To reject or accept the null hypothesis, we gather data and perform a statistical test. If the evidence is strong enough (beyond a pre-set significance level), we reject \(H_0\) . Otherwise, we do not have sufficient evidence to discard it.

It's essential to remember that failing to reject the null hypothesis doesn't prove that \(H_0\) is true. It simply means there isn't enough evidence to prove it's false using the test conducted.

The test statistic, in hypothesis testing, is a standardized value that helps decide whether to reject the null hypothesis. It quantifies the difference between the observed sample data and what is expected under the null hypothesis.

In this exercise, we use a one-sample \(z\)-test test statistic. This is calculated using the formula: \[ z = \frac{\bar{x} - \mu}{\frac{\sigma}{\sqrt{n}}} \] Where:

• \( \bar{x} = 84.85 \) is the sample mean
• \( \mu = 80 \) is the hypothesized population mean
• \( \sigma = 9.95 \) is the population standard deviation
• \( n = 35 \) is the sample size

The calculated \(z\) value helps determine how far the sample mean deviates from the hypothesized mean in terms of standard errors. If this deviation is sufficiently large compared to a critical value from the \(z\)-table , the null hypothesis can be rejected.

The \(p\)-value is a crucial concept in hypothesis testing. It represents the probability of observing a test statistic as extreme as the one computed, assuming the null hypothesis is true.

Within the exercise, the \(p\)-value is about 0.002, which implies a low probability of obtaining the observed data if the daily tips truly averaged \$80 .
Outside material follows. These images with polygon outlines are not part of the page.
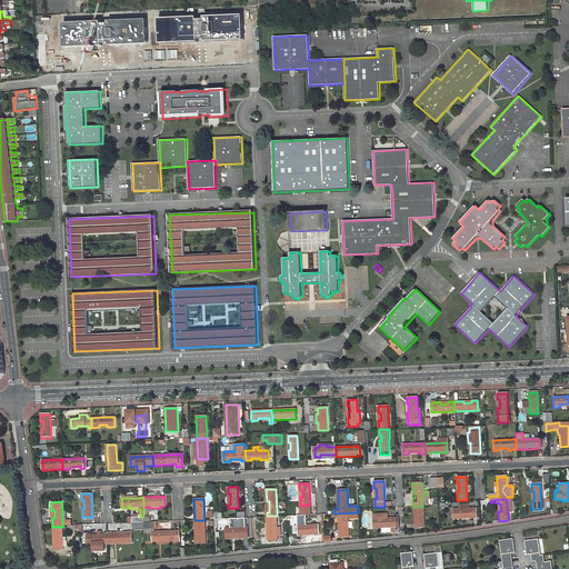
[(413,523),(413,528),(423,527),(422,507),(412,507),(413,512),(416,512),(416,523),(413,523)]
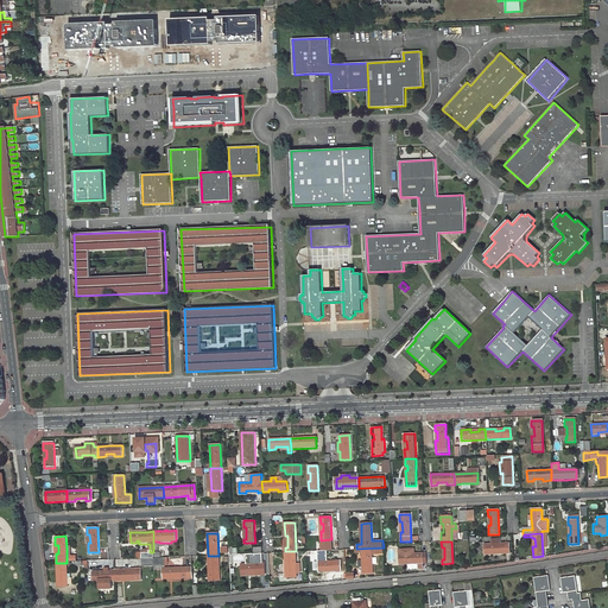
[(510,544),(483,544),(485,555),(491,555),(492,551),(500,551),(500,553),(510,553),(510,544)]
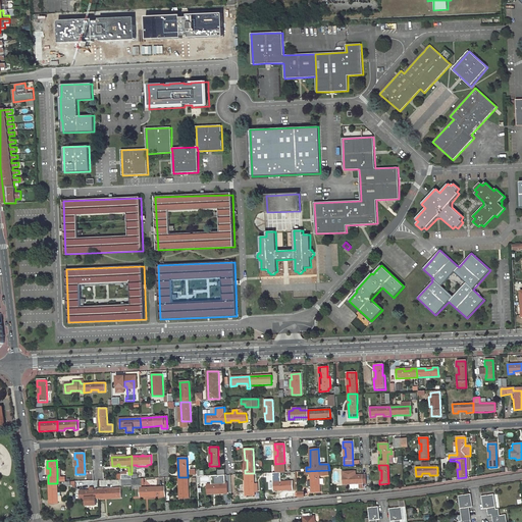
[(306,471),(306,474),(310,474),(311,474),(312,492),(320,491),(320,484),(320,478),(319,474),(320,474),(320,475),(329,475),(329,470),(306,471)]
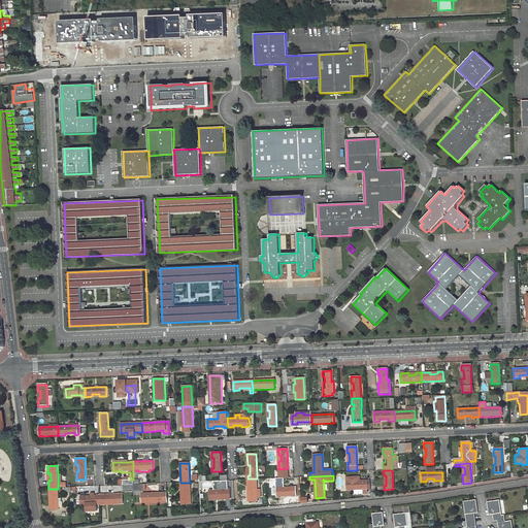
[(345,490),(362,489),(362,494),(366,494),(366,489),(369,489),(369,480),(359,481),(359,476),(345,476),(345,490)]
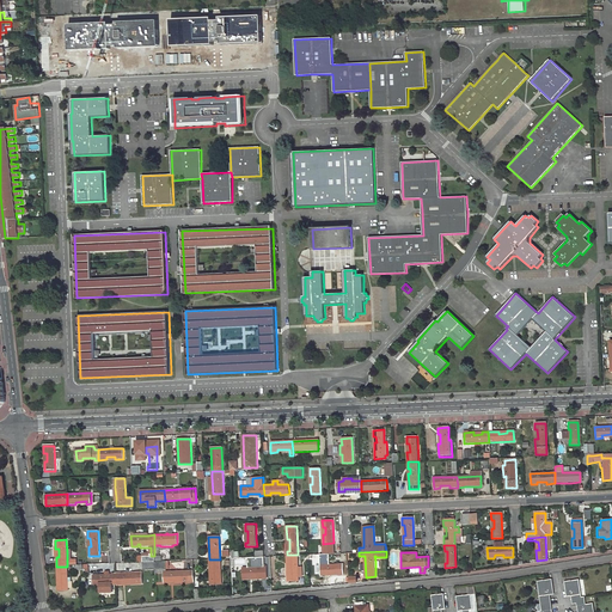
[(288,571),(288,581),(298,580),(298,570),(298,567),(298,555),(287,555),(287,562),(289,562),(291,571),(288,571)]
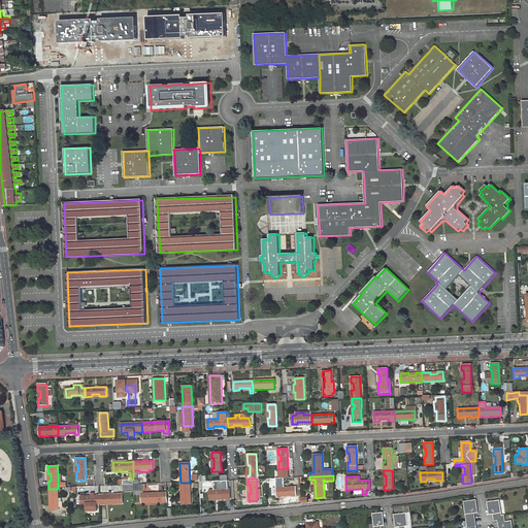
[(125,480),(123,480),(123,485),(124,492),(134,491),(133,485),(133,480),(130,480),(128,480),(125,480)]
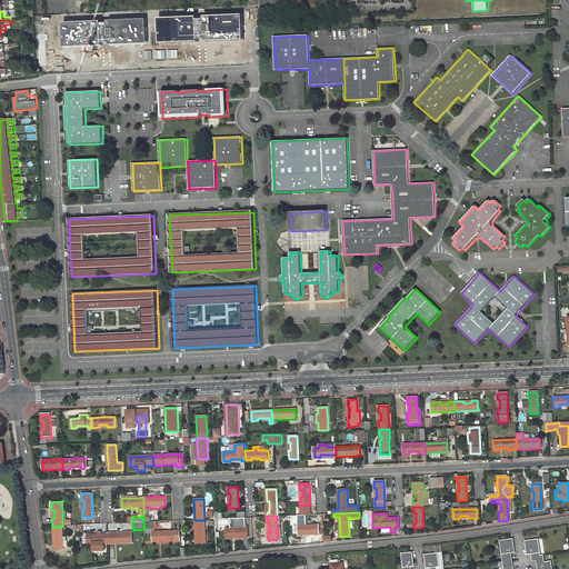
[(231,528),(227,528),(227,538),(232,538),(232,536),(243,535),(243,537),(248,537),(248,527),(246,527),(246,526),(246,518),(238,518),(230,518),(231,528)]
A lower \(p\)-value , typically less than the significance level (here \(\alpha = 0.01\) ), suggests there is strong evidence against the null hypothesis. It essentially communicates the strength of the evidence to support the alternative hypothesis. When \(p\)-value is less than \(\alpha\), it indicates that there is a statistically significant difference, justifying the rejection of the null hypothesis.

Understanding the normal distribution is fundamental when working with hypothesis testing. It is a continuous probability distribution that is symmetric around the mean. Most of the observations cluster around the central peak, and probabilities for values taper off equally in both directions, providing a predictable pattern.

In this problem, the normal distribution is crucial as it allows the sample mean's distribution to be approximated by the \(z\)-distribution. Given a large enough sample (35 days, in this case), the sample mean follows a normal distribution due to the Central Limit Theorem.

The standard normal distribution has a mean of 0 and a standard deviation of 1. We use this property to find critical values and \(p\)-values for hypothesis testing. By converting observed sample means to \(z\)-scores, we determine how typical or unusual the sample mean is under the assumed distribution of the null hypothesis.